IN one sense it is good to get some clarity at last over Brexit, and there was no room for ambiguity in Chancellor Philip Hammond’s statement in Edinburgh yesterday.

Speaking before he had even shaken Nicola Sturgeon’s hand, Mr Hammond ruled out a special deal on Brexit for Scotland. He said the decision to leave the EU was the will of the people of the United Kingdom. “We’re clear that we can’t have a different deal or a different outcome for different parts of the United Kingdom,” he added. It was just not realistic. Scotland would suffer a “disadvantage” if it were outside whatever new relationship the UK negotiated with the EU.

You can parse these words as much as you like but there did not seem to be much leeway for radically different interpretations.

The Scottish Government has of course been hard at work on a proposal on how Scotland could remain part of the single market even in the event of a hard Brexit for the rest of the UK. Ministers are looking at whether Scotland could preserve its Single Market membership by becoming part of the European Economic Area or the European Free Trade Association, even though this would entail the rules of both bodies being rewritten and would also require the support of the UK government.

It is worth pointing out that, in the wake of yesterday’s meeting, the First Minister’s people disclosed that Mr Hammond said he looked forward to hearing the proposals and that they would considered fully by the UK Government. Such a gesture, they added, was in line with the specific pledge made by Theresa May at Bute House in July.

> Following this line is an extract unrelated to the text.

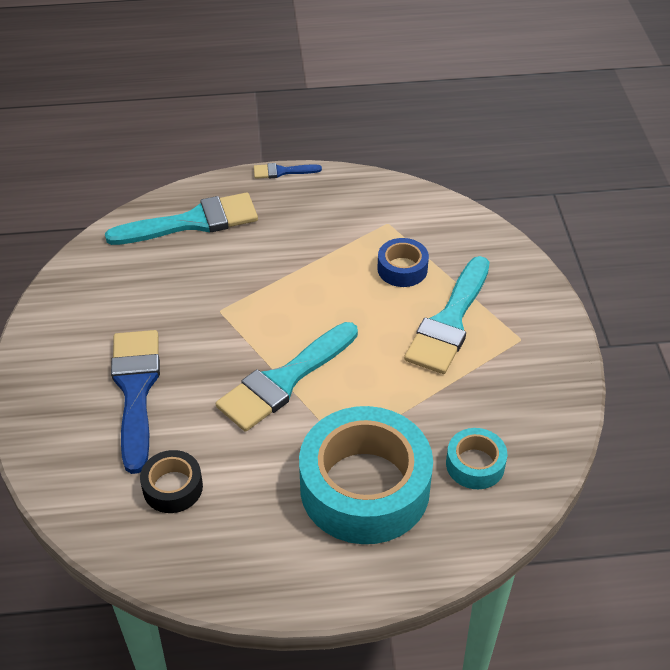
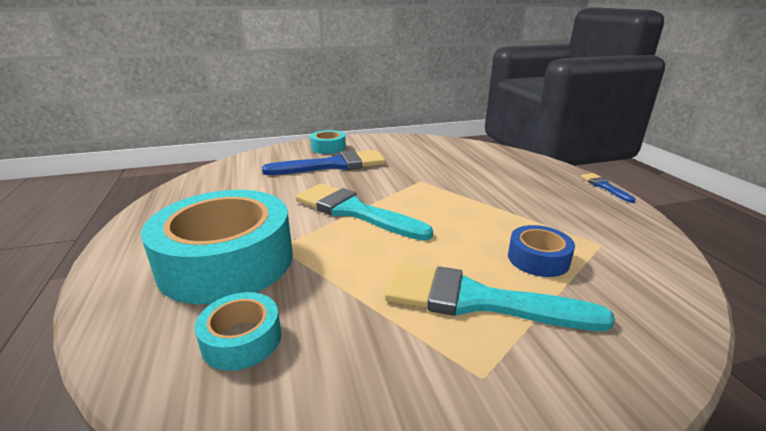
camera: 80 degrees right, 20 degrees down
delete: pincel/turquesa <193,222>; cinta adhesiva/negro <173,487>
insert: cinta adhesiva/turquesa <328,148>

Mr Hammond’s colleague, Brexit Secretary David Davis, told the Commons yesterday that the UK might be prepared to pay for a beneficial trade deal with the EU post Brexit. The Chancellor praised Mr Davis’s “flexible and open-minded” approach to negotiations in order to maximise the UK’s deal. If the government has promised to study the forthcoming Scottish proposals, might we yet see some open-minded flexibility between the two governments, some possible form of accommodation?

Much will depend on however much goodwill the UK government is willing to impart towards Scotland in its Brexit negotiations. If it priorities a separate deal for Scotland, should one be possible, it might have to sacrifice some other demand. But precisely how much political capital would UK ministers wish to sink into an arrangement with a Scottish government that will never quite be content until its achieves independence?

In the meantime, Mr Hammond’s words have provoked some supporters of independence to assert that the only way ahead for Scotland now is a second referendum. It is an understandable impulse, but this week’s opinion poll, which put pro-independence sentiment at 44 per cent, its lowest level since the 2014 referendum, does not suggest a country that is in a fervent turmoil to secede from the UK.

Much may depend on the extent of the UK Cabinet’s willingness to address the issues raised by the proposals currently being drawn up in Edinburgh. Mrs Sturgeon can but hope that the kindness of strangers, as it were, will make life easier for her.